Fernando Pessoa constrói com Álvaro de Campos a figura do perfeito vanguardista do século XX. Quando nasce, esta figura já se encontra na sua plena maturidade criativa de vanguardista e manifesta-se com uma arrebatada ode de sabor futurista e whitmaniano intitulada «Ode Triunfal». Aí se cantam ruidosamente os mitos e os gostos típicos do início do século passado: a máquina, a velocidade, a metrópole, a electricidade...
Álvaro de Campos manifesta uma modernolatria que é o carácter mais vistoso da sua personagem. Modernolatria que se traduz muitas vezes numa forte polémica ou agressividade em relação à tradição literária vigente, ao statu quo cultural, ao conformismo. É sem dúvida esta atitude que inspira o «Ultimatum», um violento manifesto literário de ruptura com a tradição e que Pessoa publicará, em 1917, na revista «Portugal Futurista».
O facto de utilizar um instrumento expressivo como o manifesto é já em si sintomático na caracterização de uma personagem como Álvaro de Campos. O manifesto é o instrumento privilegiado de declaração poética para as mais importantes vanguardas do século XX e Campos sigla pertencer à vanguarda mais ruidosa precisamente com o seu «Ultimatum».
Esta chave vanguardista pode ler-se também na maior composição de Campos, a «Ode Marítima», na qual se revisitam, em termos novecentescos, os grandes temas e os grandes motivos da história e do imaginário colectivo português.
Ora Fernando Pessoa querendo construir uma personagem mais completa e auto-suficiente cogita um antes para Álvaro de Campos. Com o poema «Opiário» que publica retrodatado, Pessoa inventa para Campos um passado de irónico decadente, de tardo-simbolista blasé, de burguês culto e entediado.
Tem-se todavia a impressão de que na sucessiva evolução da figura de Campos, a vontade de pessoana fique mais na sombra e as mudanças sejam intrínsecas à própria figura da personagem — a qual parece ter adquirido total autonomia. Não nos podemos esquecer que Campos foi o único heterónimo que misturou a sua vida à vida de Pessoa e que se permitiu até a intrusões na esfera privada do seu criador.
O exemplo mais desconcertante ocorre durante a história afectiva que Pessoa viveu com Ophélia Queiroz e durante a qual Campos pôs em prática interferências que são evidentes na correspondência trocada com Ophélia.

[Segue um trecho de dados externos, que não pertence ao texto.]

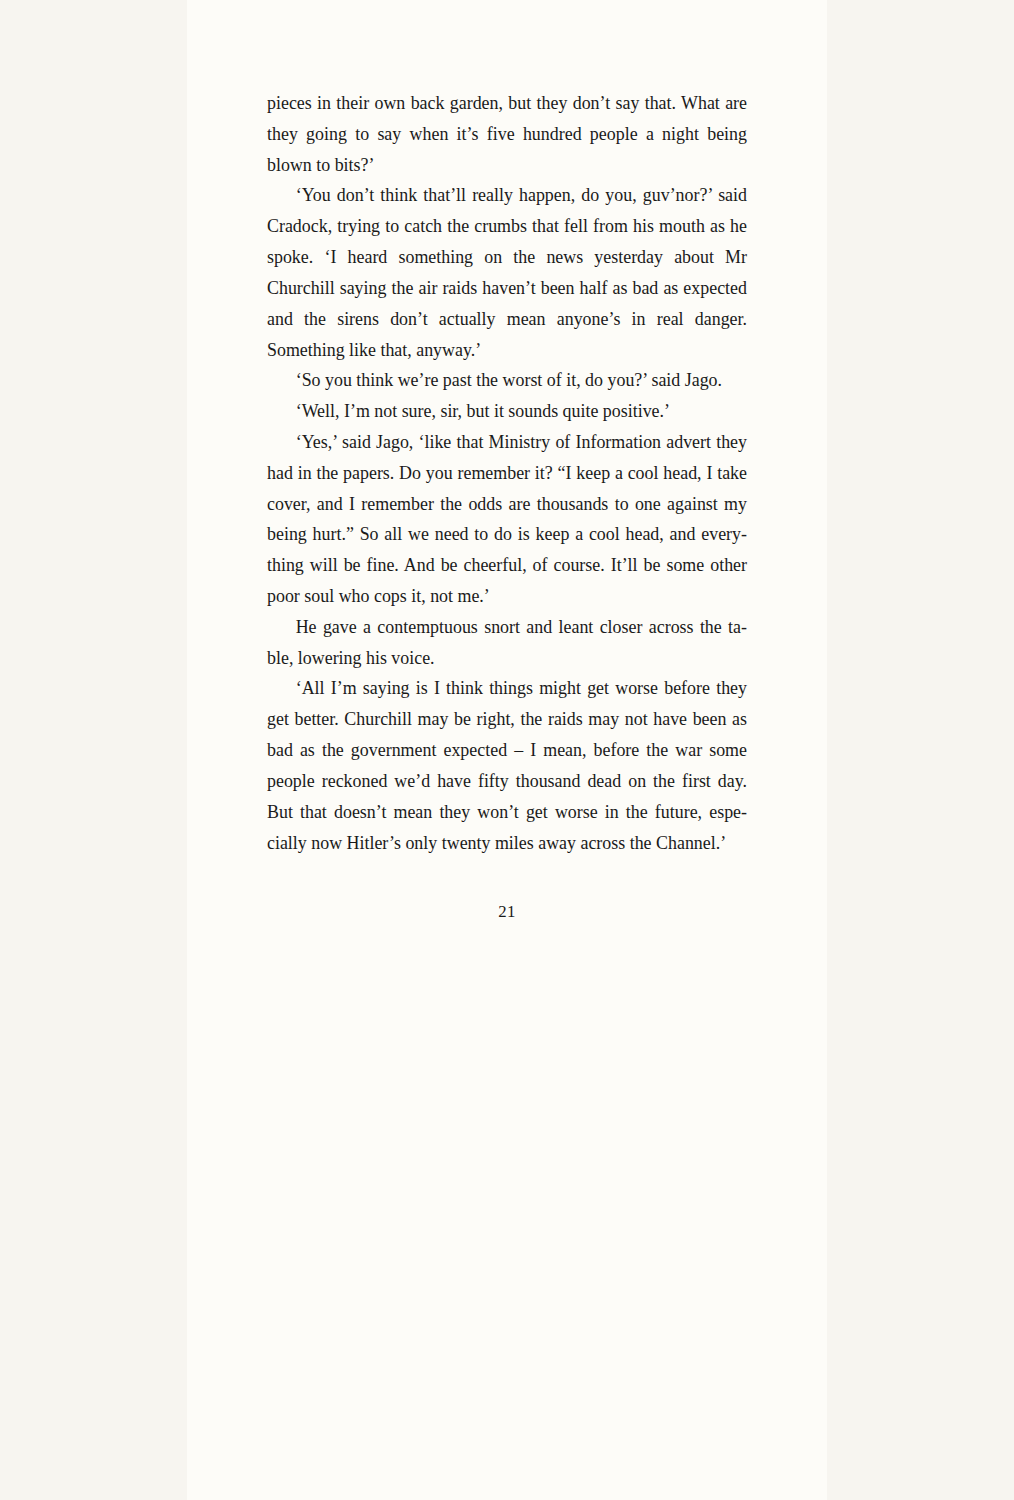pieces in their own back garden, but they don’t say that. What are they going to say when it’s five hundred people a night being blown to bits?’
‘You don’t think that’ll really happen, do you, guv’nor?’ said Cradock, trying to catch the crumbs that fell from his mouth as he spoke. ‘I heard something on the news yesterday about Mr Churchill saying the air raids haven’t been half as bad as expected and the sirens don’t actually mean anyone’s in real danger. Something like that, anyway.’
‘So you think we’re past the worst of it, do you?’ said Jago.
‘Well, I’m not sure, sir, but it sounds quite positive.’
‘Yes,’ said Jago, ‘like that Ministry of Information advert they had in the papers. Do you remember it? “I keep a cool head, I take cover, and I remember the odds are thousands to one against my being hurt.” So all we need to do is keep a cool head, and everything will be fine. And be cheerful, of course. It’ll be some other poor soul who cops it, not me.’
He gave a contemptuous snort and leant closer across the table, lowering his voice.
‘All I’m saying is I think things might get worse before they get better. Churchill may be right, the raids may not have been as bad as the government expected – I mean, before the war some people reckoned we’d have fifty thousand dead on the first day. But that doesn’t mean they won’t get worse in the future, especially now Hitler’s only twenty miles away across the Channel.’
21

«Ex.ma Senhora D. Ophélia Queiroz:

Um abjecto e miserável indivíduo chamado Fernando Pessoa, meu particular e querido amigo, encarregou-me de comunicar a V. Ex.ª — considerando que o estado mental dele o impede de comunicar qualquer coisa, mesmo a uma ervilha seca — que V. Ex.ª está proibida de: pesar menos gramas, comer pouco, não dormir nada, ter febre, pensar no indivíduo em questão.
Pela minha parte, e como íntimo e sincero amigo que sou do meliante de cuja comunicação (com sacrifício) me encarrego, aconselho V. Ex.ª a pegar na imagem mental, que acaso tenha formado do indivíduo cuja citação está estragando este papel razoavelmente branco, e deitar essa imagem mental na pia, por ser materialmente impossível dar esse justo Destino à entidade fingidamente humana a quem ele competiria, se houvesse justiça no mundo.
Cumprimenta V. Ex.ª

Álvaro de Campos, Engenheiro Naval»

É evidente que esta intrusão se verifica no plano de uma ironia paradoxal, mas mesmo assim a coisa não deixa de nos espantar devido à sua ambiguidade.
Quanto à escrita, propriamente dita, de Álvaro de Campos é o heterónimo Ricardo Reis que a caracteriza:

«O que verdadeiramente Campos faz, quando escreve em verso, é escrever prosa ritmada com pausas maiores marcadas em certos pontos, para fins rítmicos, e esses pontos de pausa maior determina-os ele pelos fins dos versos.
Campos é um grande prosador, um prosador com uma grande ciência do ritmo; mas o ritmo de que tem ciência é o ritmo da prosa, e a prosa de que se serve é aquela em que se introduziu, além dos vulgares sinais de pontuação, uma pausa maior e especial, que Campos, como os seus pares anteriores e semelhantes, determinou representar graficamente pela linha quebrada no fim, pela linha disposta como o que se chama um verso.
Se Campos, em vez de fazer tal, inventasse um sinal novo de pontuação — digamos o traço vertical — para determinar esta ordem de pausa, ficando nós sabendo que ali se pausava com o mesmo género de pausa com que se pausa no fim de um verso, não faria obra diferente, nem estabeleceria a confusão que estabeleceu.
Nenhum homem foi alguma vez poeta assim. A disciplina do ritmo é aprendida até ficar sendo uma parte da alma: o verso que a emoção produz nasce já subordinado a essa disciplina. Uma emoção naturalmente harmónica é uma emoção naturalmente ordenada; uma emoção naturalmente ordenada é uma emoção naturalmente traduzida num ritmo ordenado, pois a emoção dá o ritmo e a ordem que há nela a ordem que no ritmo há.»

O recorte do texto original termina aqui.